- Supplied material
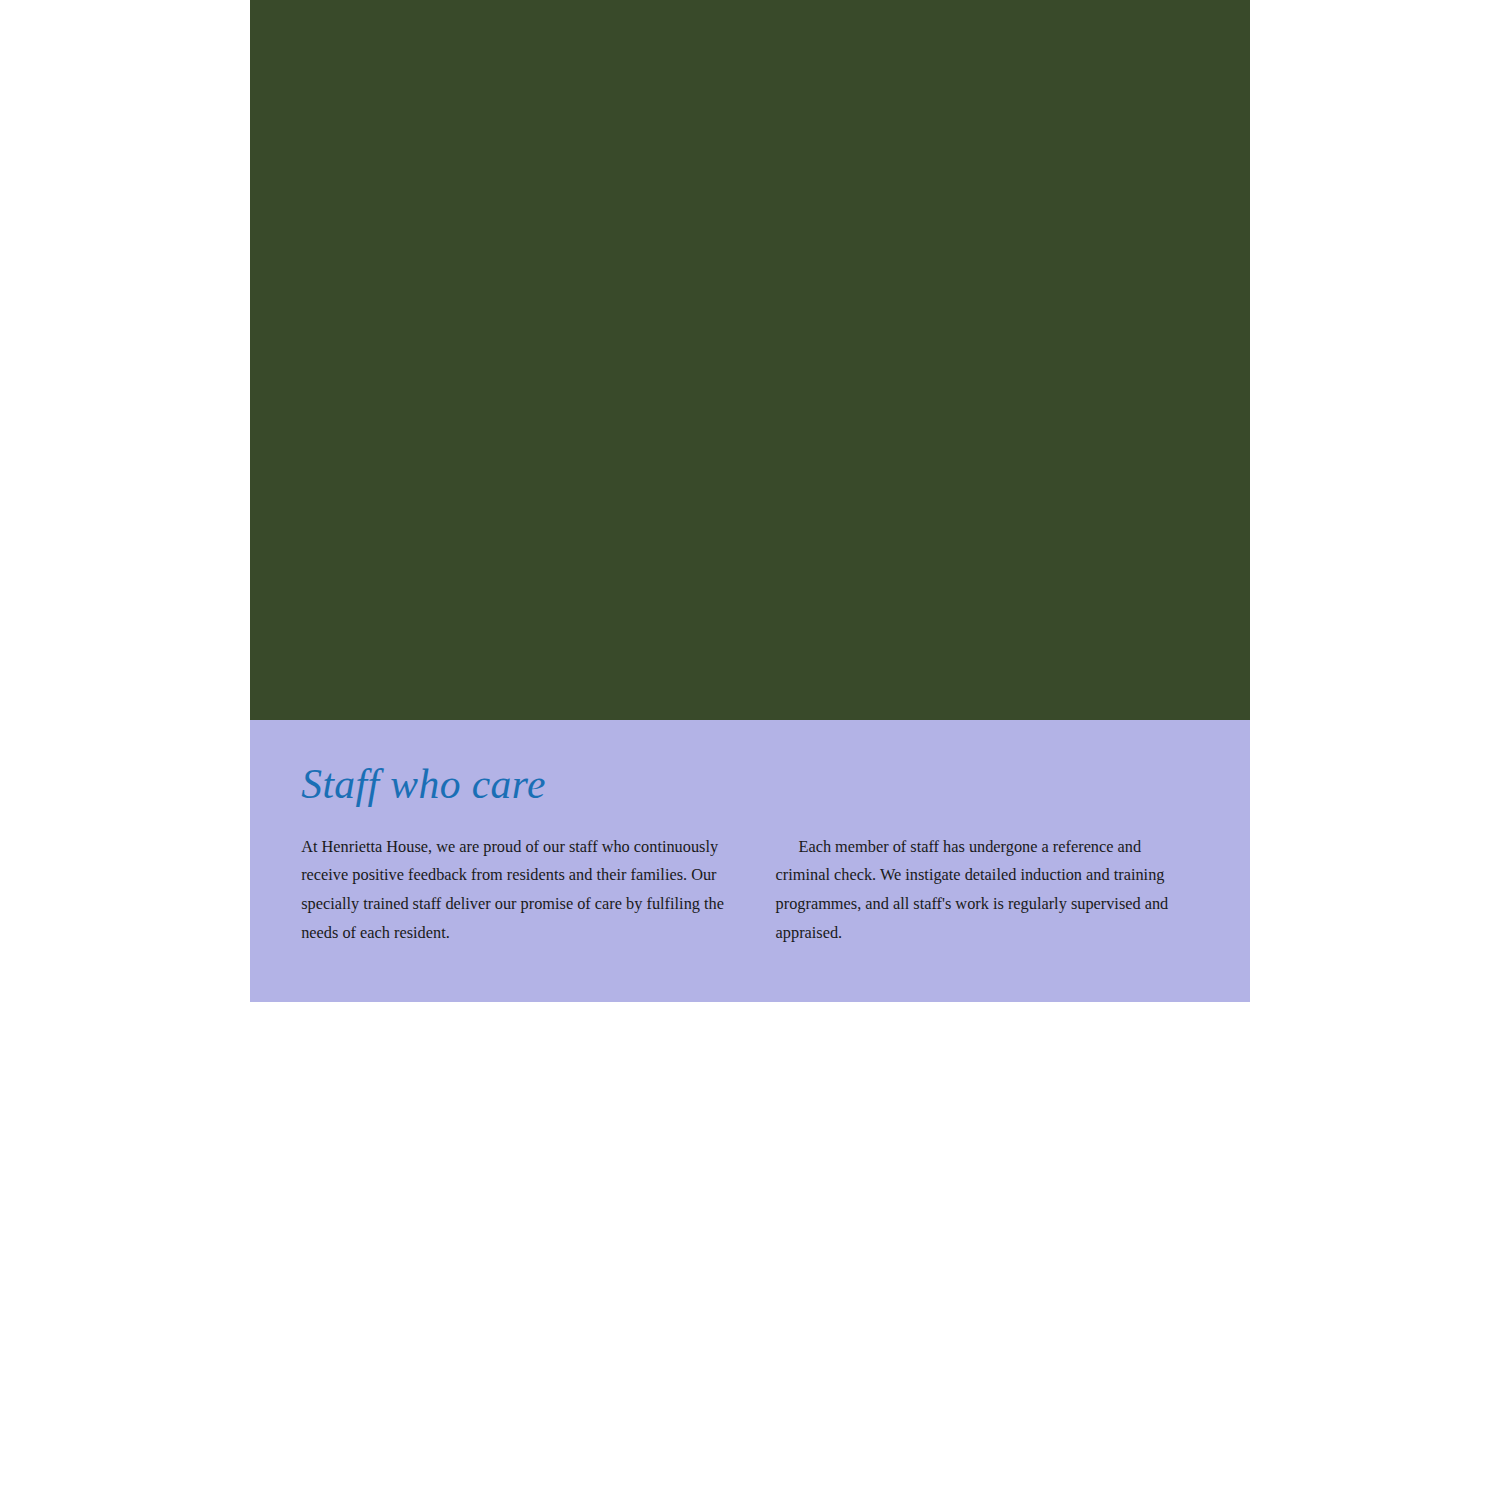Staff at Henrietta House celebrating a resident's 85th birthday in the garden.
Staff who care
At Henrietta House, we are proud of our staff who continuously receive positive feedback from residents and their families. Our specially trained staff deliver our promise of care by fulfiling the needs of each resident.
Each member of staff has undergone a reference and criminal check. We instigate detailed induction and training programmes, and all staff's work is regularly supervised and appraised.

- Task requirements
Figure out how many lines of the data hold "care", and answer with the number only.

- Answer section
2